■ ABOUT THIS TASK ■
Take the entries below and print only the lines from the one with "Kubernetes/OpenShift to replace" through the one with "used out of", exactly as they stand, both ends included.

■ RECORDS FOR THIS EXERCISE ■

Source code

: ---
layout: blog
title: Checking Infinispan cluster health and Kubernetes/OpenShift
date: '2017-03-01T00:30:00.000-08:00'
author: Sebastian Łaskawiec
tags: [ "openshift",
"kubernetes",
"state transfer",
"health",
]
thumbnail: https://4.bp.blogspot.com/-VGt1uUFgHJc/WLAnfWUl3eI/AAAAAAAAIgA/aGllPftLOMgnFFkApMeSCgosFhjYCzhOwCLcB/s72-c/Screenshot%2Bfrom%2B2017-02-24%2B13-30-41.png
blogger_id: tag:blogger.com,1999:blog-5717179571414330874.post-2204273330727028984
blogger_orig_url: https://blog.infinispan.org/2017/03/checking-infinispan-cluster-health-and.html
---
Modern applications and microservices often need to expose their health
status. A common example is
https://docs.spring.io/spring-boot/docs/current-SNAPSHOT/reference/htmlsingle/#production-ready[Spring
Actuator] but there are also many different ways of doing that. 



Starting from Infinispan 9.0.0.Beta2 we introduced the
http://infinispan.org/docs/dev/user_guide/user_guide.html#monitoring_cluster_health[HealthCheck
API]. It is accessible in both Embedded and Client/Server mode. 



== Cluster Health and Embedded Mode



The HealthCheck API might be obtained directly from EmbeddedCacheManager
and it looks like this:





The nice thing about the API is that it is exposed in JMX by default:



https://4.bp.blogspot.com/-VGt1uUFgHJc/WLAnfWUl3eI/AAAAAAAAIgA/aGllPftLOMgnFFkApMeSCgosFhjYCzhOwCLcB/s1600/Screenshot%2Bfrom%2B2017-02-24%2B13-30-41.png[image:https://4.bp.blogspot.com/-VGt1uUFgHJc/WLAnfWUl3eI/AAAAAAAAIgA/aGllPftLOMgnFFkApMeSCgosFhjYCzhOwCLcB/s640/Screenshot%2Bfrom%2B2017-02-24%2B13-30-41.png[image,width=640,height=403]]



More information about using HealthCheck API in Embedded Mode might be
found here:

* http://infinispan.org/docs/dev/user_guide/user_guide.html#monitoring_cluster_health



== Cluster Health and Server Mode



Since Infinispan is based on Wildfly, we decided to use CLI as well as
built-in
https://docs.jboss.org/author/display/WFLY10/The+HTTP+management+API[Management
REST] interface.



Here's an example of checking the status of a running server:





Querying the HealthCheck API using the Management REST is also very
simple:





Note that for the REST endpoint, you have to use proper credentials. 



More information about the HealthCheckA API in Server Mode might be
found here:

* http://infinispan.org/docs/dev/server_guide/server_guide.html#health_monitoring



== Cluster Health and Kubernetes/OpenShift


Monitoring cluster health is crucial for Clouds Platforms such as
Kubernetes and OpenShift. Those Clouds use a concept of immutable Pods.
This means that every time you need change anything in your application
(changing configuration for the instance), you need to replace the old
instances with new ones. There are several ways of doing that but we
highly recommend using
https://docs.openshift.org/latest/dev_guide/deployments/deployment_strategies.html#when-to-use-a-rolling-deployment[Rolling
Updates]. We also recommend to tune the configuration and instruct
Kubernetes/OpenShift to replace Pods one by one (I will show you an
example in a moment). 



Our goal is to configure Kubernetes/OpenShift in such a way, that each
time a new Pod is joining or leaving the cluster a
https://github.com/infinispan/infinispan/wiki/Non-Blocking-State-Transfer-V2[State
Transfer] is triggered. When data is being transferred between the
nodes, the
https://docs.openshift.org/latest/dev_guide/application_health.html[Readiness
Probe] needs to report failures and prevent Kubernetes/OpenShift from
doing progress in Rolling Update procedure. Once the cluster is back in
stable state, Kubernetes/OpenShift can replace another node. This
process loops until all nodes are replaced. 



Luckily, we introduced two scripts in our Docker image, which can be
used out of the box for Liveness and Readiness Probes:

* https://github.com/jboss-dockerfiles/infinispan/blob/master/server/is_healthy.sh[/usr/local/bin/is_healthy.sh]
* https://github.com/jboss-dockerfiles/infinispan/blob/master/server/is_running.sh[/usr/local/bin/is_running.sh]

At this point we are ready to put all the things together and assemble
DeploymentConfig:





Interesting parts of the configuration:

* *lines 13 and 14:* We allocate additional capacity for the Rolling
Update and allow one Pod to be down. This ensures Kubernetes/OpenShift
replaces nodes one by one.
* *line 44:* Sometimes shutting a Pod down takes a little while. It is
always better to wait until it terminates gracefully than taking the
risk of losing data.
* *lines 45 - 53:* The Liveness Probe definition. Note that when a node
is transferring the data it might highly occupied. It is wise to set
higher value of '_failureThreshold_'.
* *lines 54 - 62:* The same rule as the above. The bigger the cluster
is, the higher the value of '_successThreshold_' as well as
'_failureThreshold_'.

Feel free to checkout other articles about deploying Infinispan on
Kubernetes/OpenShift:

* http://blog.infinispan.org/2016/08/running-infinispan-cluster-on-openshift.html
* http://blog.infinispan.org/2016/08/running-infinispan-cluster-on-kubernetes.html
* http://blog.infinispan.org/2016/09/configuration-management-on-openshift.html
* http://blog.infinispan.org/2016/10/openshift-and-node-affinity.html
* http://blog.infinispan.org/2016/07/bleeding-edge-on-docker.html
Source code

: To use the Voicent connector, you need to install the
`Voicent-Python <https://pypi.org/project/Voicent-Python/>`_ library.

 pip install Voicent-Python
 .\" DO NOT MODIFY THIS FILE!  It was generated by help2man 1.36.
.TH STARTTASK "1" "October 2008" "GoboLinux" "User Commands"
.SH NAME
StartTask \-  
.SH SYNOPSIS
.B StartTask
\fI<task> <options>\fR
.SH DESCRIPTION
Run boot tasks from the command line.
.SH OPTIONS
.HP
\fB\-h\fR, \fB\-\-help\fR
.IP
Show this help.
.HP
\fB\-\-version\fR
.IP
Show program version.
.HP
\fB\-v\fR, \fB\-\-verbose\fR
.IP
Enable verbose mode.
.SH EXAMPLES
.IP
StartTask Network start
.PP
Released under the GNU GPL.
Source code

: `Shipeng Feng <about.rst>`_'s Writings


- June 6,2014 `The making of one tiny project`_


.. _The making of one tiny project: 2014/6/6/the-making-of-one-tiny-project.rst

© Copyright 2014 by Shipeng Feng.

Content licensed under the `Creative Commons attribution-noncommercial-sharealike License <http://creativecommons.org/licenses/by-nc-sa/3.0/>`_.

■ TASK RESULT ■
Kubernetes/OpenShift to replace Pods one by one (I will show you an
example in a moment). 



Our goal is to configure Kubernetes/OpenShift in such a way, that each
time a new Pod is joining or leaving the cluster a
https://github.com/infinispan/infinispan/wiki/Non-Blocking-State-Transfer-V2[State
Transfer] is triggered. When data is being transferred between the
nodes, the
https://docs.openshift.org/latest/dev_guide/application_health.html[Readiness
Probe] needs to report failures and prevent Kubernetes/OpenShift from
doing progress in Rolling Update procedure. Once the cluster is back in
stable state, Kubernetes/OpenShift can replace another node. This
process loops until all nodes are replaced. 



Luckily, we introduced two scripts in our Docker image, which can be
used out of the box for Liveness and Readiness Probes:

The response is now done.